Many of these companies, including Samsung, have built smartwatches on-and-off for years (indeed, the first smartwatches appeared more than a decade ago) but with little success. The earlier devices in particular had limited functions, were large, heavy, and featured batteries that drained rapidly.
But now the stakes are higher, as the smartphone market — particularly in the US and Western Europe — becomes saturated and tech companies look at new form factors. The unexpected success of the Kickstarter-financed Pebble smartwatch and the rise of wristwatch-like fitness bands has reignited interest in smartwatches, as have ongoing rumours that Apple is working on a similar device.

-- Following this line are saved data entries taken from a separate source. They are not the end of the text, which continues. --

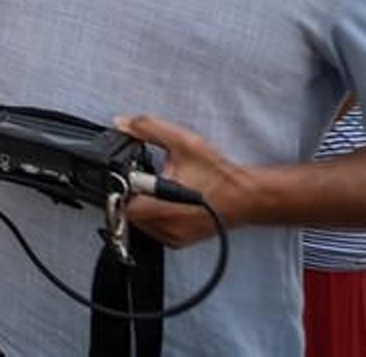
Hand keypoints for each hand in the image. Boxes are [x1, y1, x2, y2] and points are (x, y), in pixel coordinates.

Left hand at [116, 114, 253, 247]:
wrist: (246, 197)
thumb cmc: (219, 174)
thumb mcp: (183, 142)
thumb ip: (148, 128)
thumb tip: (122, 123)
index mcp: (164, 206)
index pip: (122, 204)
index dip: (119, 185)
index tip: (126, 174)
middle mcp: (167, 227)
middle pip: (127, 212)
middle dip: (129, 192)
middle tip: (141, 177)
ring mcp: (172, 237)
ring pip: (138, 222)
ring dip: (139, 204)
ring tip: (154, 188)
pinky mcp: (178, 242)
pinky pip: (152, 229)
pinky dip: (152, 214)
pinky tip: (162, 200)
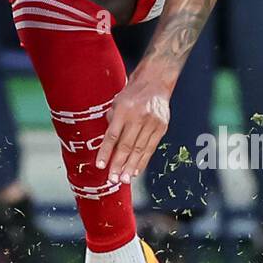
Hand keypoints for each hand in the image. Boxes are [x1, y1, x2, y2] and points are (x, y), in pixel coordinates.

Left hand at [96, 64, 174, 184]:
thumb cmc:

Recent smartwatches have tended to function as a second screen for a smartphone — for example, offering a way of reading emails or other updates while the phone stays in the user's pocket. There are already plenty of smartwatches that actually exist — the Pebble being the most celebrated of these (and compatible with both iOS and Android devices) along with Sony's SmartWatch (the second iteration of which goes on sale in September too).
If smartwatches take off there could be implications for industries from healthcare (such devices could be effective at monitoring health) through to banking (mobile payments could be easier with a watch than a phone).
Nobody is entirely convinced that smartwatches will be a huge success (indeed, past history would suggest ongoing disappointment), but nobody wants to risk getting left behind, either. If Samsung's device is well received by consumers, the rest of the tech giants will accelerate their plans.